[What the exercise asks]: Report every line in the source data that contains the string "natuur". Case counts.

[Source data]
=== Begin Enclosure ===
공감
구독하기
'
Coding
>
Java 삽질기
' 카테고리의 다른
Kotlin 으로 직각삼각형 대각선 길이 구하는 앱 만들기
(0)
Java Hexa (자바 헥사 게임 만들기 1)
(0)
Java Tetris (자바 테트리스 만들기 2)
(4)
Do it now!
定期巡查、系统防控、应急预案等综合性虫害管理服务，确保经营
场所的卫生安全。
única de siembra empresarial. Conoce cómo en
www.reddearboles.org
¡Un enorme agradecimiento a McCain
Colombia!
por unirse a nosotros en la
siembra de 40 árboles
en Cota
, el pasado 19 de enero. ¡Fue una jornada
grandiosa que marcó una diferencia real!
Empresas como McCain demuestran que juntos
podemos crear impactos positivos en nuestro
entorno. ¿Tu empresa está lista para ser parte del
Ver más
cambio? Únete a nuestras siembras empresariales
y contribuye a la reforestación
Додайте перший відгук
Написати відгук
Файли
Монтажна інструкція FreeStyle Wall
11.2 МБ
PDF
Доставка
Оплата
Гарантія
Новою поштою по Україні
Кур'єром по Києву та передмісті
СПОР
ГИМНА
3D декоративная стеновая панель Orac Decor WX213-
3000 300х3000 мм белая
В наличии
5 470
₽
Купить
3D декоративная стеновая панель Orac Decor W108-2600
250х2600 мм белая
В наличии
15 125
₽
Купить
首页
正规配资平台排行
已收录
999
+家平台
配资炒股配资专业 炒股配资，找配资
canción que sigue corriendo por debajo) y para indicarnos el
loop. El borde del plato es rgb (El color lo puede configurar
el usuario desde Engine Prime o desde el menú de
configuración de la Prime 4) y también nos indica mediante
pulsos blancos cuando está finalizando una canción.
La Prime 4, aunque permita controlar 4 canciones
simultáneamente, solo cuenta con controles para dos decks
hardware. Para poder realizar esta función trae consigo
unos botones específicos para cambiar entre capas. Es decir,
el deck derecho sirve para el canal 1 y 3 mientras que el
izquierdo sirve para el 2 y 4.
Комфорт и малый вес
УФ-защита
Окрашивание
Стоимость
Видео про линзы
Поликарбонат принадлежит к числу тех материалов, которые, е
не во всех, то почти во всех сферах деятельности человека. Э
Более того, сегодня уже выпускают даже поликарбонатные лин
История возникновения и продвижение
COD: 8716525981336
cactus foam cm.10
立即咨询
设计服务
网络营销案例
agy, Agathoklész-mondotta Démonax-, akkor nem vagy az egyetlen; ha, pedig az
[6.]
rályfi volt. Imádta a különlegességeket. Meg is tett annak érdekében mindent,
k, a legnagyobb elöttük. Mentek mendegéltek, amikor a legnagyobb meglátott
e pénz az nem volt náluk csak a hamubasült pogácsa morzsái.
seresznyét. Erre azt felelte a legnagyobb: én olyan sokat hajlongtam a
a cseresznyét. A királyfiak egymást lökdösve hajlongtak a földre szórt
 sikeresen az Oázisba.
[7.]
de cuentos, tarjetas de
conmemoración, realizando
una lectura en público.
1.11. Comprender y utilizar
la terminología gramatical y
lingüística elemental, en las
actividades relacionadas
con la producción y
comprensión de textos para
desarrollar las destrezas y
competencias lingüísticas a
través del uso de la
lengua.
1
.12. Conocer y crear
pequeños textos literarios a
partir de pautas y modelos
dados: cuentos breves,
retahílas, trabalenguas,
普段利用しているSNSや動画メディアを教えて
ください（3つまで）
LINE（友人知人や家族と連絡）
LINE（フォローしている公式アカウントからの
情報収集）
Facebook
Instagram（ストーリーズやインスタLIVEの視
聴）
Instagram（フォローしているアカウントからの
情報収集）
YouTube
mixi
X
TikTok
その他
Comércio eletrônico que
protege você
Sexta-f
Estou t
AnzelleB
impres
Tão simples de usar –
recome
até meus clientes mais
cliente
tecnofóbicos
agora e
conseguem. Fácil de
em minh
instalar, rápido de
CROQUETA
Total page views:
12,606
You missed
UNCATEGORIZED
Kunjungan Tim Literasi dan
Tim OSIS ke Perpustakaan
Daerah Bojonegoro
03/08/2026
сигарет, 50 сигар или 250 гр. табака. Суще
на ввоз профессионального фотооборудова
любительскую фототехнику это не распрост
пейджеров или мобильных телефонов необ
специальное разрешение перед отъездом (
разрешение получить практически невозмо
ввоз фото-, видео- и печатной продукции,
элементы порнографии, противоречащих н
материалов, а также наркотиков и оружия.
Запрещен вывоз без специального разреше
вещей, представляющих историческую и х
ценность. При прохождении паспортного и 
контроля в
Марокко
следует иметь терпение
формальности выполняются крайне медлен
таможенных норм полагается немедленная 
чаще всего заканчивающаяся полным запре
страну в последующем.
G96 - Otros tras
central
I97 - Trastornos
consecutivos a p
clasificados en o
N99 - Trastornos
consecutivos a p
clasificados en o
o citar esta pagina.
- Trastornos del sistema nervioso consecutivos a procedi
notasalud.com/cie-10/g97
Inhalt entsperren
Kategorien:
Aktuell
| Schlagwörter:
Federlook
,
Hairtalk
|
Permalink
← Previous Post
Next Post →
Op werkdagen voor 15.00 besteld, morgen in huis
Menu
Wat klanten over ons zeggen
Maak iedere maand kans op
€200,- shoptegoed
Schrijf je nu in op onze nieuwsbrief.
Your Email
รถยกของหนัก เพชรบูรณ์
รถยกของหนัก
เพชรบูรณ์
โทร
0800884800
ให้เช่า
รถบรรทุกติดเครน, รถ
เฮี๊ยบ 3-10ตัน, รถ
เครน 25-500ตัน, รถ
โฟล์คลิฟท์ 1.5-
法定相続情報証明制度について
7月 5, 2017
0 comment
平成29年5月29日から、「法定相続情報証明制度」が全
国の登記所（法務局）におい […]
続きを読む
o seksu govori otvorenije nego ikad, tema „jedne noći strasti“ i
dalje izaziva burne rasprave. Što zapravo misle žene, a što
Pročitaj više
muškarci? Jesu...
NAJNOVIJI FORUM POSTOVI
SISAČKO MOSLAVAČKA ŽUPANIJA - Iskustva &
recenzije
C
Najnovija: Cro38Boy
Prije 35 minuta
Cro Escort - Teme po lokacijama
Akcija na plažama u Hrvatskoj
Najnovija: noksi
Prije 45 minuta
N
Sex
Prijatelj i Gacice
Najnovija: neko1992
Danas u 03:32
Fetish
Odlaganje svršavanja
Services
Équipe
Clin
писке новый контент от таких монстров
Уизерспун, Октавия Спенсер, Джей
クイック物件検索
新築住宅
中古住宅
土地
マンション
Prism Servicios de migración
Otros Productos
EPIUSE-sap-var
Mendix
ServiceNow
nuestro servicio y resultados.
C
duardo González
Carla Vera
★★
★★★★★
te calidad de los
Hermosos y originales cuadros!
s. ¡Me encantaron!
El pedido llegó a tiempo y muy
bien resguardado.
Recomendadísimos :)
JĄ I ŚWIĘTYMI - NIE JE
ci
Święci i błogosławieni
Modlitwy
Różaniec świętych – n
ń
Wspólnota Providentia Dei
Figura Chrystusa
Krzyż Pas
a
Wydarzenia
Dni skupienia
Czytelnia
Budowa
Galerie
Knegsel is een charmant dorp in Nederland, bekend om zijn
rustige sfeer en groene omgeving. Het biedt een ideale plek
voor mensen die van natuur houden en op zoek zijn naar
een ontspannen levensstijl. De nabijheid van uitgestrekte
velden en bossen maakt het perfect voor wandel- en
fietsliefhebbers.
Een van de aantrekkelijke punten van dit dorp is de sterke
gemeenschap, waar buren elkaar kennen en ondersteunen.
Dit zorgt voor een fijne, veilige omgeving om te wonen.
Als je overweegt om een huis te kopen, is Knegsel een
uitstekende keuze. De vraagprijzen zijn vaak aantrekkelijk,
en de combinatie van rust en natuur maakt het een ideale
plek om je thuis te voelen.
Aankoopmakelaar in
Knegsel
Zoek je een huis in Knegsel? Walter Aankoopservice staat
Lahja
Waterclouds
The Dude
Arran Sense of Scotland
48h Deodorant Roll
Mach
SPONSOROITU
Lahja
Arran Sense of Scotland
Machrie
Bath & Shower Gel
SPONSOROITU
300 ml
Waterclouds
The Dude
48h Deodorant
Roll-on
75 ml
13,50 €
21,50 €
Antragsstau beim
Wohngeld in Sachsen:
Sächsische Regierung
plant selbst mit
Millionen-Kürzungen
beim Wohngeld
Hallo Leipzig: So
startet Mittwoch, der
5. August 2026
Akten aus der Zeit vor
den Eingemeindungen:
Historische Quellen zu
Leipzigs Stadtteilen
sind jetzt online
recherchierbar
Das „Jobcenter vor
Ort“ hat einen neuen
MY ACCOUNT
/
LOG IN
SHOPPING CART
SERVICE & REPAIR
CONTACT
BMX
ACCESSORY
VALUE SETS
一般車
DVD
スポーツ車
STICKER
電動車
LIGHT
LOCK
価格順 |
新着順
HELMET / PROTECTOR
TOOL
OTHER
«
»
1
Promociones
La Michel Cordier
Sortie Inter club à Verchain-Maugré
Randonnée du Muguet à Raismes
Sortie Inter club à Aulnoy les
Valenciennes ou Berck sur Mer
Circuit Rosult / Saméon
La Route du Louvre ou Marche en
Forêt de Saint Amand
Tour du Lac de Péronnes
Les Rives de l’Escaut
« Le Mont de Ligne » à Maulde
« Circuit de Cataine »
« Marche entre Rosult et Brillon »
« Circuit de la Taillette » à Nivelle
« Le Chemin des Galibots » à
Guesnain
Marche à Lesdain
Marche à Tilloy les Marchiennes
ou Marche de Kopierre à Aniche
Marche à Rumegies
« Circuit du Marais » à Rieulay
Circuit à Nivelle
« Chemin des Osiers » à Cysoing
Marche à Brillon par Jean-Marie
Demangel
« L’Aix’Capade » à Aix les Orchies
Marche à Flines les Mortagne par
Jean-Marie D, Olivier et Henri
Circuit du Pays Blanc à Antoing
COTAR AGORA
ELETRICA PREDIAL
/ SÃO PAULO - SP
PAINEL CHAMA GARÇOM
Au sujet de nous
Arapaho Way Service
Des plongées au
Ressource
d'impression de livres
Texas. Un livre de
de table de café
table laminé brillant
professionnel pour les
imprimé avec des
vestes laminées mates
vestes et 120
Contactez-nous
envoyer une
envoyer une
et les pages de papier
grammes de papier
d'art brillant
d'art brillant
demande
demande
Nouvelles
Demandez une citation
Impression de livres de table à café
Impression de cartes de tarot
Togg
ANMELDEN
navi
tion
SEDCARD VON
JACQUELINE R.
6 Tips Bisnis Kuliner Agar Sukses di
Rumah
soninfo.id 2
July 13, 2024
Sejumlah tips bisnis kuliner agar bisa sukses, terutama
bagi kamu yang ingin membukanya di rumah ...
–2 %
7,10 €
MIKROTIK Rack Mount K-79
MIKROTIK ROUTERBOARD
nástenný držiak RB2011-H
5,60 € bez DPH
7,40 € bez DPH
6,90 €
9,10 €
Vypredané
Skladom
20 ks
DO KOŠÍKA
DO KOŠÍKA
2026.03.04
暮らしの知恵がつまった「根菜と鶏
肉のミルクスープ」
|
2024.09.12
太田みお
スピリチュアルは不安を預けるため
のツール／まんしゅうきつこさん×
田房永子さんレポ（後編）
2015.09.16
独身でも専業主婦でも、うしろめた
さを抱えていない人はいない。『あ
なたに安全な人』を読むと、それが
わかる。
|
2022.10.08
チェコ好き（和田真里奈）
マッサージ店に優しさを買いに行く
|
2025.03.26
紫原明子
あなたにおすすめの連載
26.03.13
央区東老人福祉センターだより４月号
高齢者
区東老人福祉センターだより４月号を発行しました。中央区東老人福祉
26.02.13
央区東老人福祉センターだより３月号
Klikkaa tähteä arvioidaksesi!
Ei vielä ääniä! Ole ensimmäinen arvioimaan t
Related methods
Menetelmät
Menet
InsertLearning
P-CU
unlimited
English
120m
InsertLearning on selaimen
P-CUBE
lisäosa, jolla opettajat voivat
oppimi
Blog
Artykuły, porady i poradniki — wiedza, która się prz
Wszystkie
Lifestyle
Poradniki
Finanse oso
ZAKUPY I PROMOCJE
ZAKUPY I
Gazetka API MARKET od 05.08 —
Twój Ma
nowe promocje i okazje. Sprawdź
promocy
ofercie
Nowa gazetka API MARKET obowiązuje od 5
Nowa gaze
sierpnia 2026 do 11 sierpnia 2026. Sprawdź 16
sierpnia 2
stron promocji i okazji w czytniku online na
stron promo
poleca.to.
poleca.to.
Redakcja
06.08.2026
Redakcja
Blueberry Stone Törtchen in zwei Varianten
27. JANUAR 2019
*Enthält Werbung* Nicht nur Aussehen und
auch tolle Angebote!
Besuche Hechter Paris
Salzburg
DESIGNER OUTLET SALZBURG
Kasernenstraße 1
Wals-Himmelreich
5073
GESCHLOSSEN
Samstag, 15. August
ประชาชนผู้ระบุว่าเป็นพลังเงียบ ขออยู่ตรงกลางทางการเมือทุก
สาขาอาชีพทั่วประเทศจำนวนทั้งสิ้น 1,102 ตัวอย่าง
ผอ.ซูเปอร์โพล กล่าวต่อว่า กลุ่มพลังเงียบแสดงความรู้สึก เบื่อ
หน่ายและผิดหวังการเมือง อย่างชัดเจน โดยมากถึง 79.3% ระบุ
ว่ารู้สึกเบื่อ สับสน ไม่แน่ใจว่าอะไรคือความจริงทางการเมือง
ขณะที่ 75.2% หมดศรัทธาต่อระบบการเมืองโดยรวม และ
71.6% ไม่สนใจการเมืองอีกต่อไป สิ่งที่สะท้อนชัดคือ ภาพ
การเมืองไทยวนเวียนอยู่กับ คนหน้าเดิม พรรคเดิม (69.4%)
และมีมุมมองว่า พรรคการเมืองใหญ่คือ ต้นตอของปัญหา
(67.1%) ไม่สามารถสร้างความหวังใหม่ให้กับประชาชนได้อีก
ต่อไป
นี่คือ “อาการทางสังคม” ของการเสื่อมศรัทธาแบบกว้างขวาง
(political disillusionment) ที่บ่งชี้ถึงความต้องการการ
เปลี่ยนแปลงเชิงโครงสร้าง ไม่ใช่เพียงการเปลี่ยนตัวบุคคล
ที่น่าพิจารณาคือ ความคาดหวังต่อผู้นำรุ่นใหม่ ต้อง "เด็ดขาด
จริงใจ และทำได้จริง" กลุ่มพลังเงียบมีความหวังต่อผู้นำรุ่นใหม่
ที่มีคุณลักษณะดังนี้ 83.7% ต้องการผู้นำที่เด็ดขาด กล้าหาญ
=== End Enclosure ===
[Task solution]:
voor mensen die van natuur houden en op zoek zijn naar
en de combinatie van rust en natuur maakt het een ideale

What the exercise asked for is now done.